Kosmas came to the Dallas area for both family reasons and business opportunities, and that’s what’s taking him deeper into the heart of Texas: The capital city is more centrally located, putting him in better touch with amped-up drinking cultures in Houston and San Antonio as well. Besides, he’s done what he can in Dallas, which has now eclipsed adolescence, a vibrant cocktail city ready to move forward on its own.
“What I can contribute is over,” he says. “There’s not a lot of challenges left for me here.”
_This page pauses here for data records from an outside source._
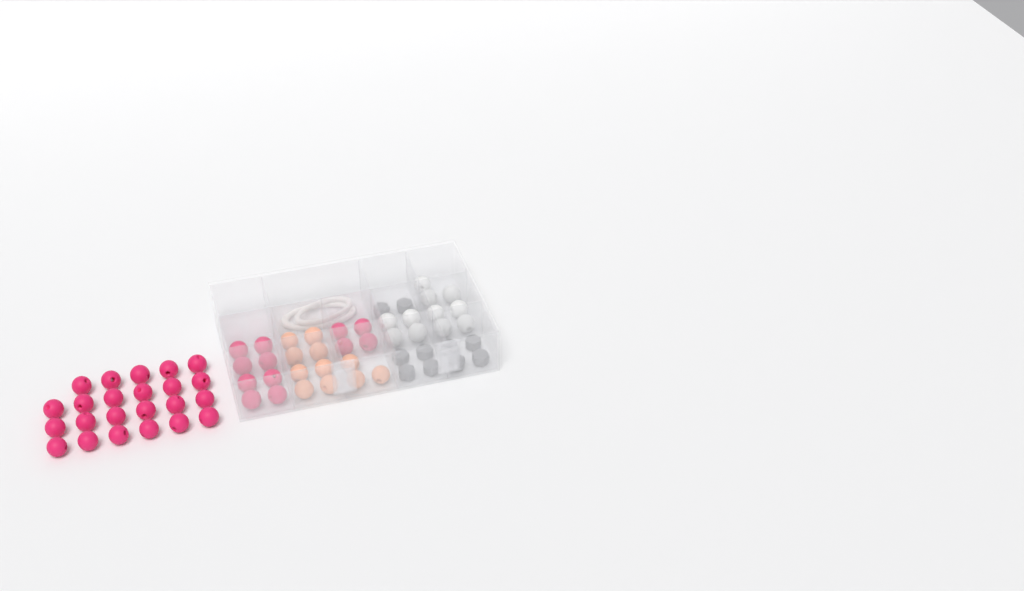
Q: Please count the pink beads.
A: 35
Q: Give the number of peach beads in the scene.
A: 11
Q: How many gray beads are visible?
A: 10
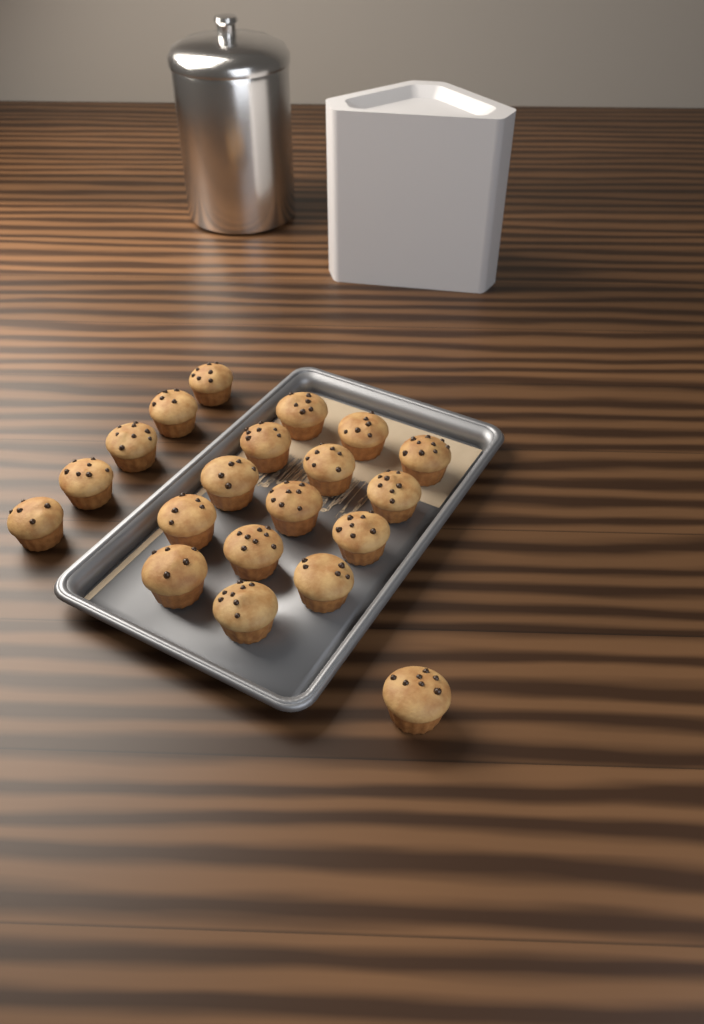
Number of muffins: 20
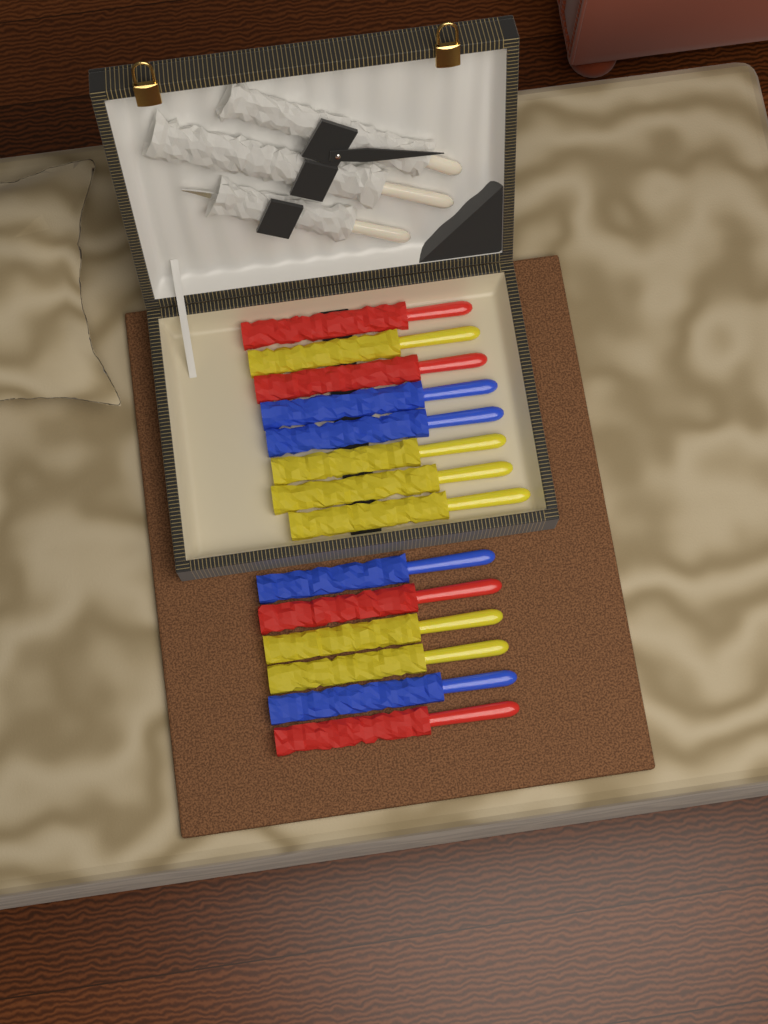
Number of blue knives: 4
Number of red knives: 4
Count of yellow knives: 6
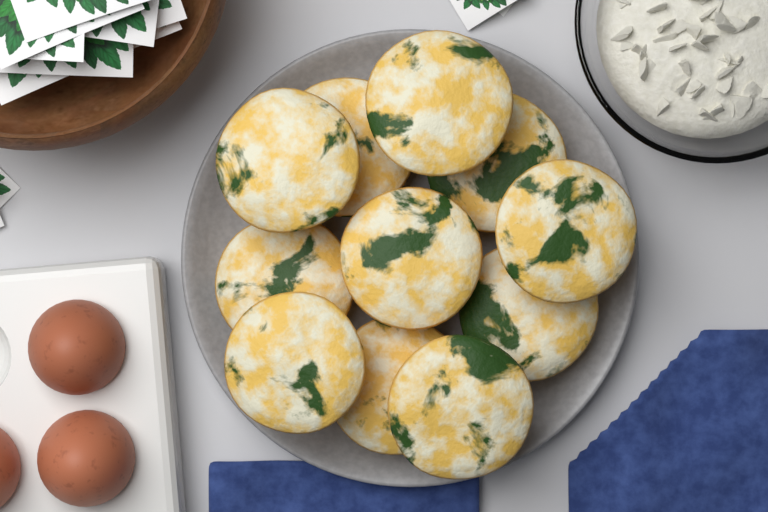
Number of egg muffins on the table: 11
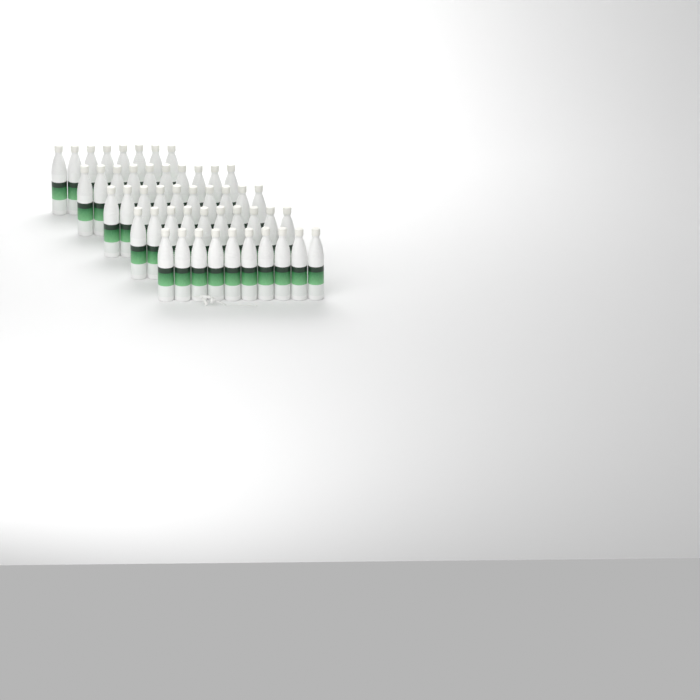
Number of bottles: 48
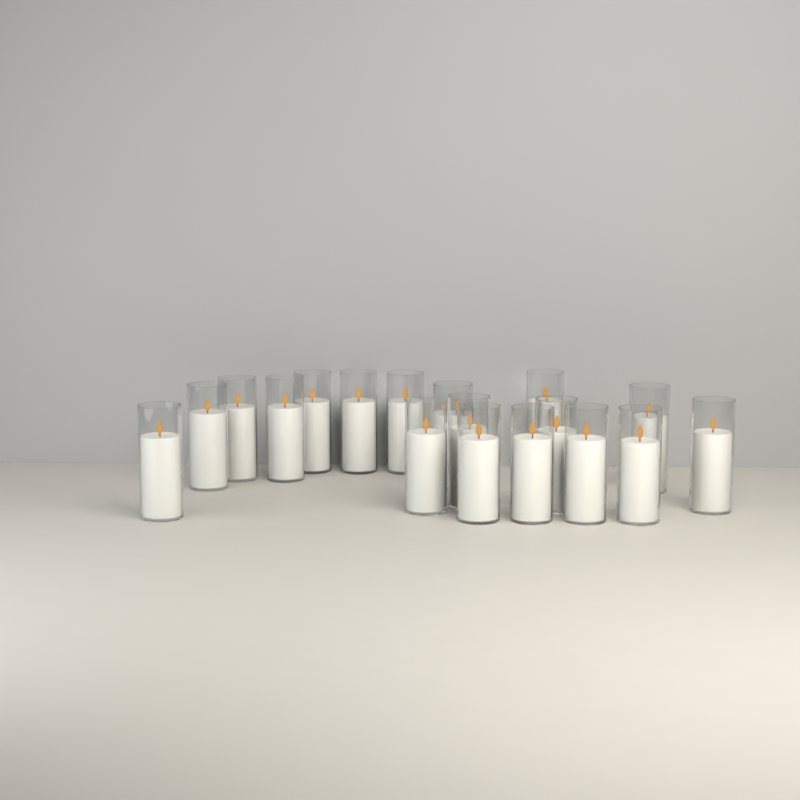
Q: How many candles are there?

Other people have helped make that happen too, and the city’s collaborative atmosphere has propelled it forward. Kosmas was instrumental in instilling that sense of teamwork. “As time went on,” says Standard Pour’s Campbell, “we all got to know him better and realized what an incredibly nice guy he is, and watched as he offered help to anyone who wanted it. I’ve constantly been amazed at how easy he makes everything look.”
Kosmas, who has already been moving back and forth between the two cities, doesn’t plan to be a stranger here once he leaves for good, by week’s end.
In his own modest way, he wrote about his departure: “I have been embraced and am grateful to have been a part of a rapidly growing restaurant community…. It is bittersweet. I feel so fortunate to have been able to watch the city change and play some small role in it.”